Middleware

Middleware lets you intercept and transform every action flowing through the agent loop - model calls, tool executions, errors, and lifecycle events.

How It Works

Agentier uses an action-based middleware system with an onion pattern. Every significant event in the agent loop is represented as an action with a type and payload. Each middleware receives the action and a next() function:

const myMiddleware: Middleware = async (action, next) => {
    // Before: inspect or modify the action
    console.log('Before:', action.type)

    const result = await next() // pass to next middleware (or core handler)

    // After: inspect or modify the result
    console.log('After:', result.type)

    return result
}

Calling next() passes control to the next middleware in the chain. The last middleware calls the core handler. The result flows back through the chain in reverse order - just like Express/Koa middleware.

Action Types

Action	When	Payload
`loop_start`	Agent run begins	`{ prompt, config }`
`loop_end`	Agent run ends	`{ result, reason }`
`model_call`	Before calling the model	`{ messages, tools, model }`
`model_response`	After model responds	`{ response, usage }`
`tool_call`	Before executing a tool	`{ id, name, arguments }`
`tool_result`	After tool returns	`{ id, name, result, duration }`
`error`	On error	`{ source, error, name?, retryable }`

The loop_end action includes a reason field: 'complete', 'max_iterations', 'max_tokens', 'timeout', or 'aborted'.

Using Middleware

Pass middleware to createAgent as an array.
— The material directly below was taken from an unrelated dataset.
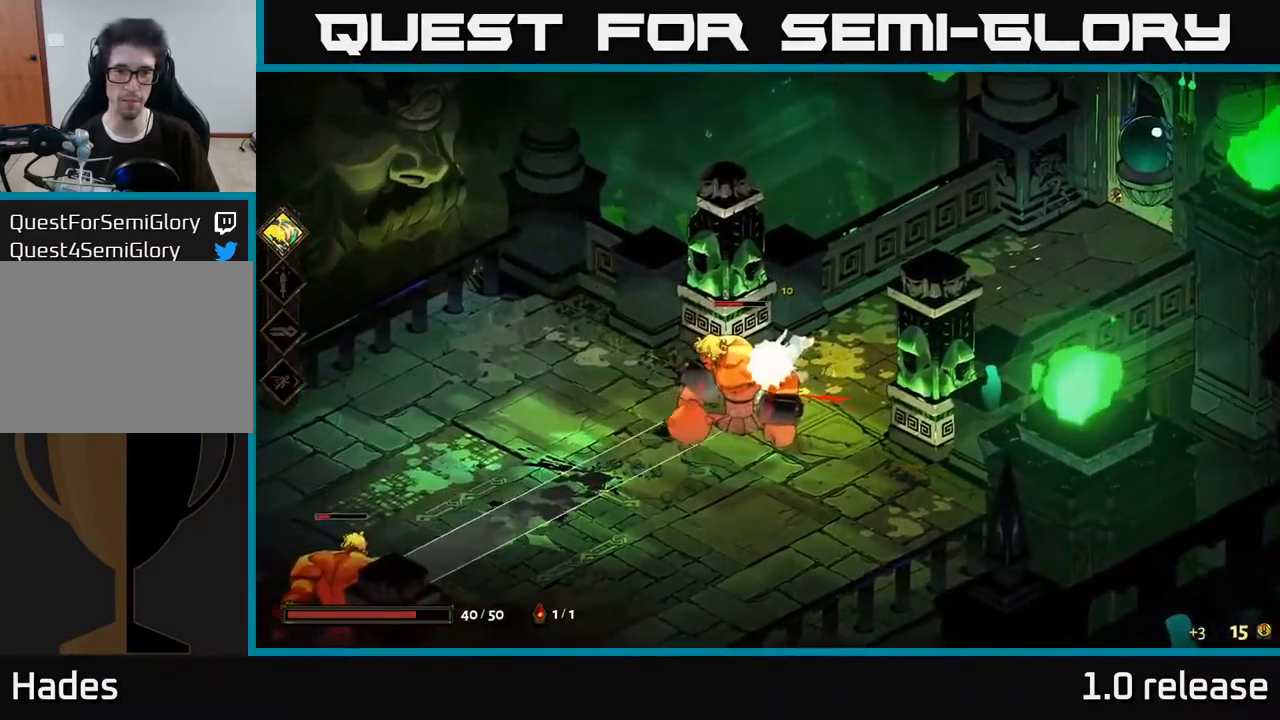
{"buttons": ["X"], "left_stick": "down-left", "right_stick": "center", "events": [[17, "X", "up"], [233, "A", "down"], [300, "X", "down"], [400, "A", "up"]]}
They execute in order (first middleware is the outermost layer):

import { createAgent } from '@agentier/core'
import { openai } from '@agentier/openai'
import { logMiddleware, retryMiddleware } from '@agentier/middleware'

const agent = createAgent({
    provider: openai({ apiKey: process.env.OPENAI_API_KEY! }),
    model: 'gpt-4o',
    middleware: [logMiddleware(), retryMiddleware({ maxRetries: 3 })],
})

Built-in Middleware

logMiddleware

Logs actions with timing information. Filter to specific action types to reduce noise:

import { logMiddleware } from '@agentier/middleware'

// Log everything
logMiddleware()

// Log only model and tool calls
logMiddleware({ actions: ['model_call', 'tool_call', 'tool_result'] })

// Use a custom logger
logMiddleware({ logger: myLogger })

Output looks like:

[agentier] model_call model=gpt-4o
[agentier] model_call done (1243ms)
[agentier] tool_call tool=search
[agentier] tool_result tool=search duration=89ms

Option	Default	Description
`actions`	`undefined` (all)	Action types to log
`logger`	`console`	Object with `log` and `error` methods

retryMiddleware

Automatically retries failed actions with configurable backoff:

import { retryMiddleware } from '@agentier/middleware'

retryMiddleware({
    maxRetries: 5,
    retryOn: ['model_call'], // which actions to retry (default: ['model_call'])
    backoff: 'exponential', // 'fixed' | 'exponential' (default: 'exponential')
    baseDelay: 500, // base delay in ms (default: 1000)
})

With exponential backoff and baseDelay: 1000, delays are: 1s, 2s, 4s, 8s, ...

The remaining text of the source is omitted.